The study team showed how and why a properly designed PRO assessment is highly valued. It improved clinicians’ awareness and monitoring of patient needs, behaviours, and health issues.The standout successes
The assessment wouldn’t help a clinic’s healthcare staff if it flooded them with data they had to wade through. Instead, the electronic PRO produced a concise one-page assessment summary with critical information the clinic needed on each patient – a brief but highly valuable snapshot. Importantly, it helped to uncover otherwise hidden patient needs and behaviours. This was one of the standout successes of the PROgress Project. For example, it pointed towards any serious or developing mental health issues – something easily missed in the short time of a typical routine appointment – that the clinician could address. An HIV patient’s mental state of health is a key determinant in their overall wellbeing and the potential effectiveness of the treatment they receive.
But there was more to the study than demonstrating patient uptake of the assessment and the generation of data. The study team showed how and why a properly designed PRO assessment is highly valued. It improved clinicians’ awareness and monitoring of patient needs, behaviours, and health issues.

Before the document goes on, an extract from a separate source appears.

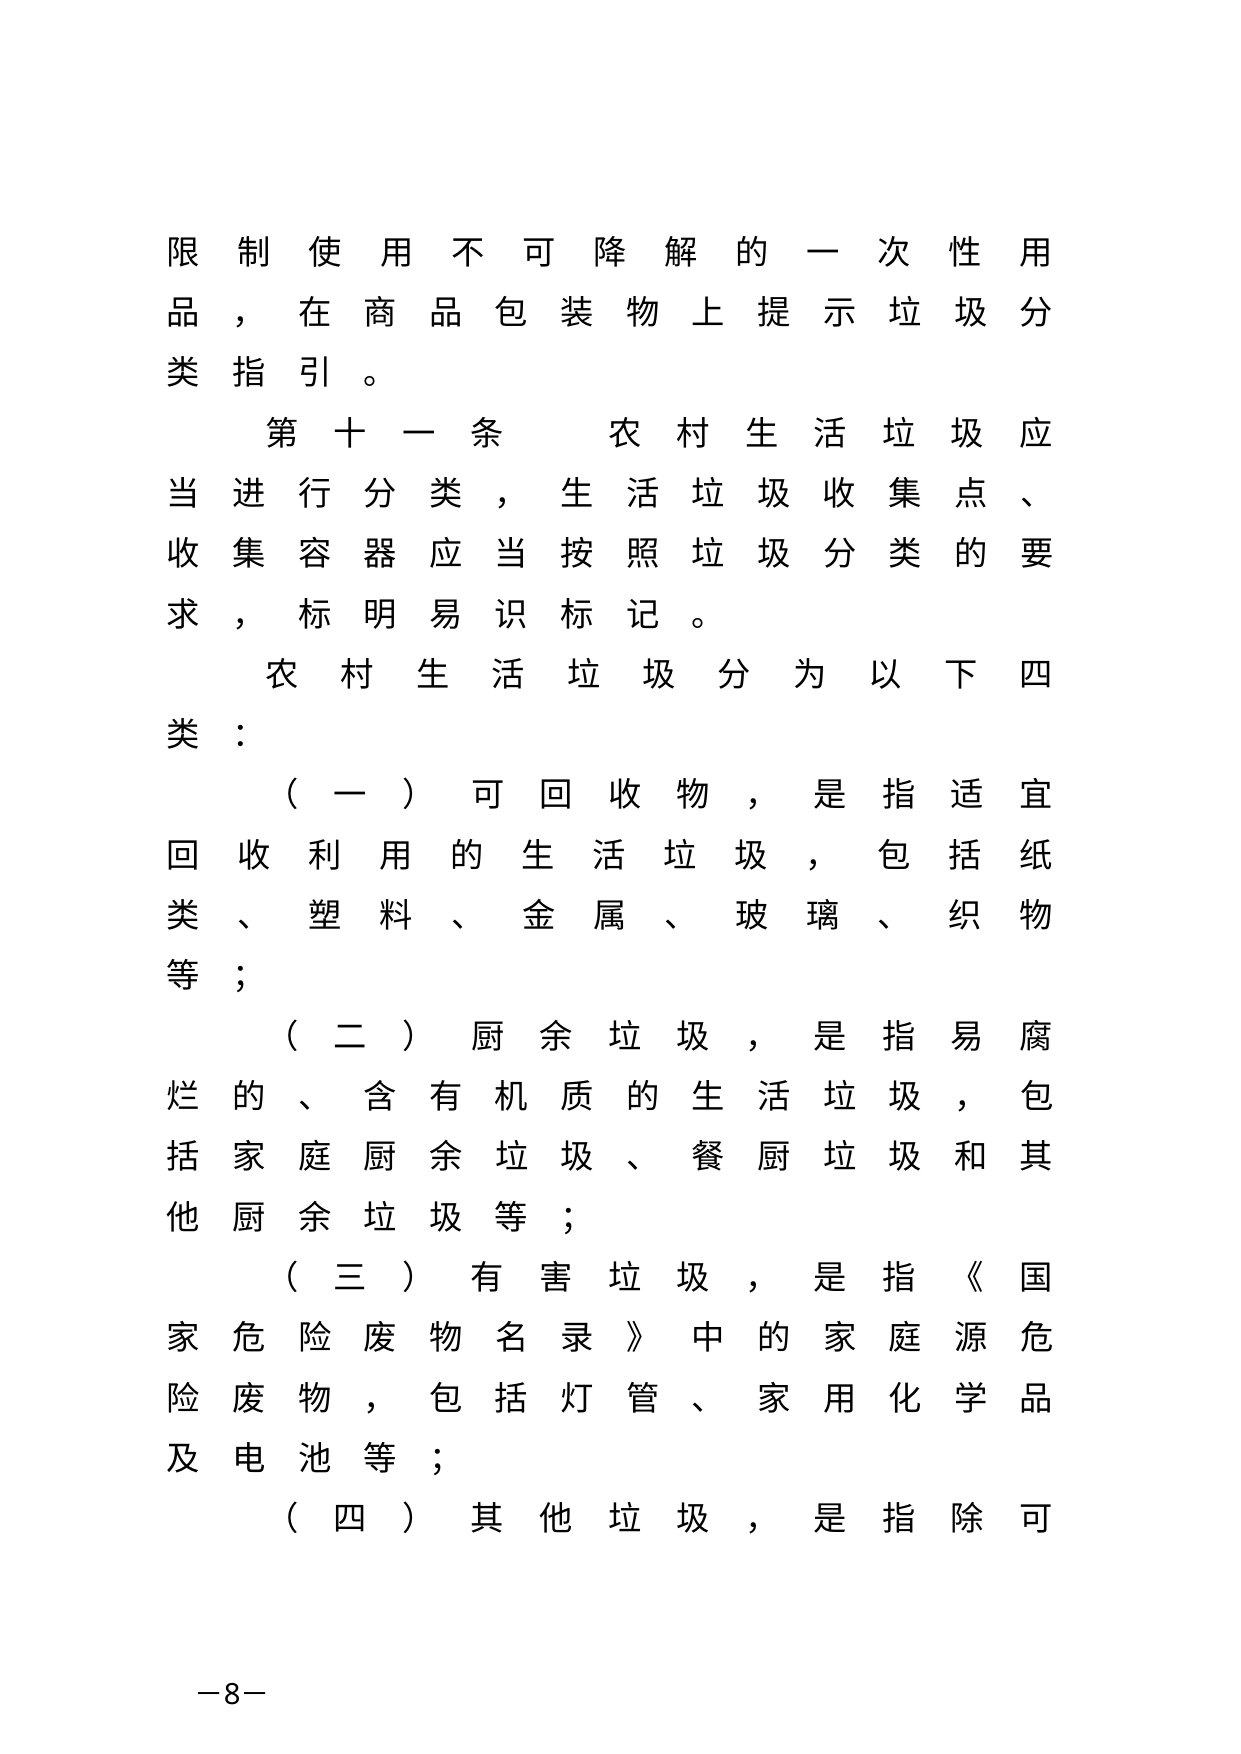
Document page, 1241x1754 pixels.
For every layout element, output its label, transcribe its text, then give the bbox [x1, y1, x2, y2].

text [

It also enhanced clinician and patient communication – with more information at hand, clinicians engaged in a more focussed manner with patients. Equally importantly, all this was integrated into routine care with minimal disruption to clinic operations. Highly acceptable by all users, PROs improved the clinic experience for patients and made the consultation easier for healthcare providers.
Alongside the research, the team have also developed the PROgress Implementation Toolkit as a resource for healthcare providers, offering practical advice on the implementation of PROs in routine HIV care in their clinic.
The PROgress study stands out in the realm of current HIV research for several reasons. As the focus in HIV care shifts towards overall patient wellbeing and health-related quality of life as treatment outcome targets, the patients themselves – not just the interventions per se – are critical in determining the outcome success. Therefore, using PRO in routine HIV care is a development worth supporting and exploring further. Something that produces remarkable uptake in patient engagement and supports improved patient–provider information exchange, with minimal disruption to clinic operations, is worth celebrating.
Personal Response
What do you hope the impact of your research will be?The focus of HIV clinical care has firmly shifted beyond viral suppression. Treatment outcome targets now also include positive patient wellbeing and health-related quality of life. This study has shown how a well-implemented PRO assessment process before the patient and the healthcare provider meet can play an important part in helping providers understand the individuals they care for and therefore meet their evolving needs. The study and our implementation toolkit will hopefully help those wanting to introduce PROs into their practice to take that first step to improving patient care.